Avec cette 2nde victoire en quelques jours, sa 3e en 2 ans, mais aussi les nombreux points pris aux différents sprints intermédiaires dans les étapes de montagne, Matthews a réduit son retard par rapport à Kittel de 130 à 29 unités entre mercredi dernier (encore 128 après Foix jeudi) et aujourd’hui. La logique voudrait que le seul concurrent du quintuple vainqueur d’étapes de cette édition aille chercher les 20 points du sprint intermédiaire de mercredi pour se rapprocher encore plus.

Je crois de plus en plus au scenario dans lequel Sunweb rentrera à Paris avec le vert, les pois et le prix du super-combatif.

Je vous propose le résumé vidéo.

Mais ce n’est pas tout, en bonus, voici la vidéo de toute la dernière partie de la course, celle avec la bordure.

Les 2 prochaines journées seront probablement folles.
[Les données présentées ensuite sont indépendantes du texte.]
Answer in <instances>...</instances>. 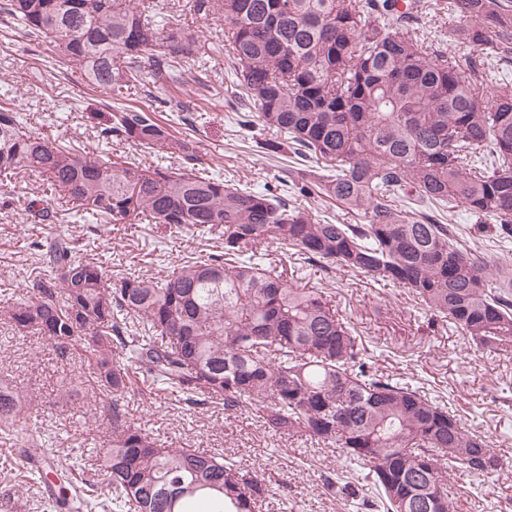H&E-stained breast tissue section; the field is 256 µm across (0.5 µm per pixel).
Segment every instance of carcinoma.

S’il ne se passe rien dans les Alpes alors que tout a été fait pour que les cyclistes arrivent fatigués dans ces cols à nettement plus de 2000m d’altitude où l’oxygène se fait rare, alors c’est à désespérer du cyclisme. Dans ce cas, la fin du Tour serait une délivrance y compris pour les téléspectateurs. Je reste néanmoins optimiste en misant à la fois sur une dernière victoire d’étape française et un podium de Bardet à Paris (je l’imagine plutôt 3e).